O crepúsculo das divas
Rodeadas de gatos e de lixo, Edith Ewing Bouvier Beale (Big Edie) e a filha (Little Eddie) viviam há 20 anos isoladas na mansão Grey Gardens, em East Hampton, nos EUA. O quotidiano excêntrico da tia e prima de Jacqueline Bouvier Kennedy foi documentado nos anos 70 pela câmara dos irmãos Maysles, que regista a existência de duas criaturas que, nascidas e criadas em meios aristocráticos, foram esquecidas e afastadas do mundo.O nome da propriedade dá título ao documentário, sugerindo de forma poética o declínio e demência de duas mulheres encravadas no tempo e cravadas de isolamento; Grey Gardens evoca um jardim enterrado pelas folhas caídas e mortas, a juventude que os anos atraiçoaram, o devir inevitável da decadência. E é sobre este palco documental que assenta o espectáculo de Gonçalo Ferreira de Almeida e Maria Duarte: no fascínio dramático de duas mulheres que transformam a realidade em ficção e se tornam personagens do seu mundo ilusório, resistindo ao presente e à miséria.

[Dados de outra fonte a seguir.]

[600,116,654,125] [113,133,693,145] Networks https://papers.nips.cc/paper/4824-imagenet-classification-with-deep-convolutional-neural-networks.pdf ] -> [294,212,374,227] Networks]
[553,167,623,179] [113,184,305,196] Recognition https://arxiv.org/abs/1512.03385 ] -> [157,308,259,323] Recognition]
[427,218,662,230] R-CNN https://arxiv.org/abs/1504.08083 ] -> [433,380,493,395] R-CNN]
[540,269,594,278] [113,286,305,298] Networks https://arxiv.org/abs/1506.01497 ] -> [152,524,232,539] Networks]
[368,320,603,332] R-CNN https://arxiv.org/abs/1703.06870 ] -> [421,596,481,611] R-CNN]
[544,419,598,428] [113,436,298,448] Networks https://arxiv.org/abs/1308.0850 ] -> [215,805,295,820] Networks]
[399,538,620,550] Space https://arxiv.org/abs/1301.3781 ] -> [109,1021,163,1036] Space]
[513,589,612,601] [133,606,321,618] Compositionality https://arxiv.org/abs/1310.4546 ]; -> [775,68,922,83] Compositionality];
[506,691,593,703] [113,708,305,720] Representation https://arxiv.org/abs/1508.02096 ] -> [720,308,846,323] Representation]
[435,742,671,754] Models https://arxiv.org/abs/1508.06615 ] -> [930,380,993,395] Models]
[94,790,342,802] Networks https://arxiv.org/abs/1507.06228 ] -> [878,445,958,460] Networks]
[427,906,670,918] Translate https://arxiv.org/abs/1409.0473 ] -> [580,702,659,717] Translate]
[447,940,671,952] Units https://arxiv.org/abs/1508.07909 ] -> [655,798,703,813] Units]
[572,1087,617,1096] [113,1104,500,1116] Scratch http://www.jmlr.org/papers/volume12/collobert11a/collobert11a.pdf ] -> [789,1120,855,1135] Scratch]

Em Keepsake, desaparece o ambiente decrépito da mansão e os pormenores de realismo psicológico. O espaço cénico (a cargo de João Rodrigues) apresenta-se despojado, destacando-se as linhas simples e geométricas de um estrado sobre o qual as personagens ostentam o seu glamour e onde o acontecimento é a ausência de acção. Nada acontece senão o puro espectáculo: o show e o real são indistintos. Mãe (Gonçalo Ferreira de Almeida) e filha (Maria Duarte) estão paradas no tempo, entoam músicas do passado e recordam as suas vocações artísticas perdidas.

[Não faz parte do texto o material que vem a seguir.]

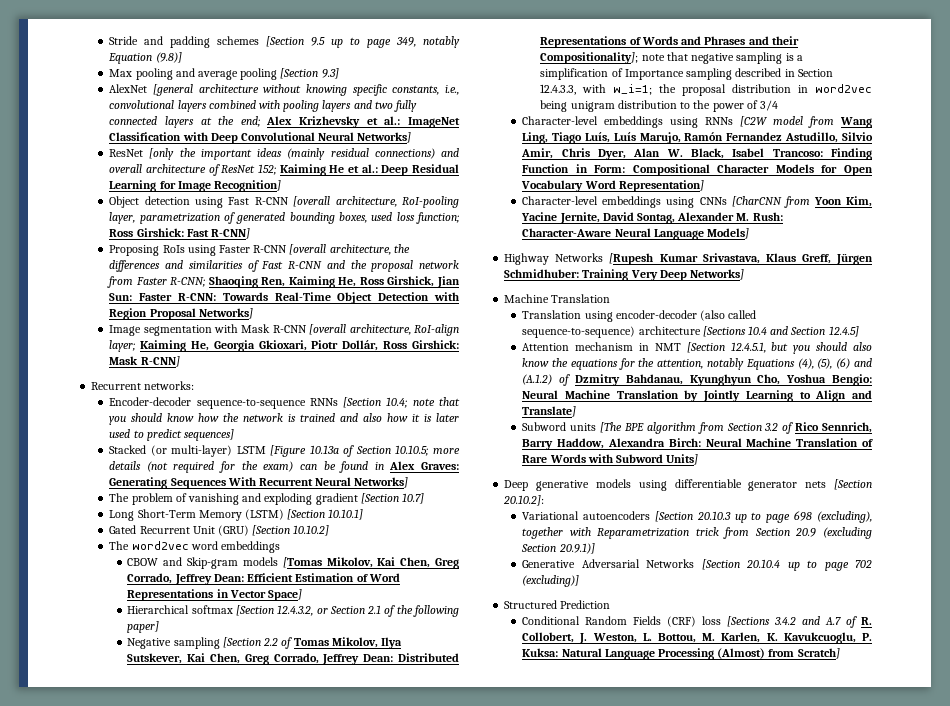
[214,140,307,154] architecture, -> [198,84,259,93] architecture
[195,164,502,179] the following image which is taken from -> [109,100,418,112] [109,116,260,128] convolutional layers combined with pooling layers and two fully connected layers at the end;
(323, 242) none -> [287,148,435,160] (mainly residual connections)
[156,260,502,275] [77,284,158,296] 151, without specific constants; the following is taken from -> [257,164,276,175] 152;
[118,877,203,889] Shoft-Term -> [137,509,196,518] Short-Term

As excentricidades de Big e Little Edie são apresentadas de forma notável na construção física e performática dos corpos e no recurso ao artifício consciente e irónico. Gonçalo Ferreira de Almeida traça, sem caricaturar, o snobismo e arrogância da velha mãe: as suas mãos alongam-se, os dedos movimentam-se com requinte, a voz transfigura-se e adquire diferentes matizes. A personalidade dominadora revela aspectos obscuros e facetas monstruosas escondidas por detrás do humor, lembrando personagens de Tennessee Williams. Maria Duarte mantém a pose de estrela Technicolor, uma pin-up girl sorridente que, ao longo do espectáculo, deixa transparecer o drama dos sucessivos casamentos frustrados e a vida sacrificada ao egoísmo da mãe. Inspirados nas estranhas vestes da "personagem real", os fabulosos figurinos do designer de moda, Aleksandar Protich, integram e favorecem a constante performance da Little Edie (misto de Betty Grable e Lana Turner), ex-modelo petrificada nos anos 50.
Questionável será a opção dos actores falarem em inglês e sem legendagem, dando-se por adquirido o domínio da mesma língua por parte do público. Se se compreende que a tradução possa interferir na concepção do espectáculo, já a ausência de legendas parece um preciosismo elitista inspirado em Big Edie.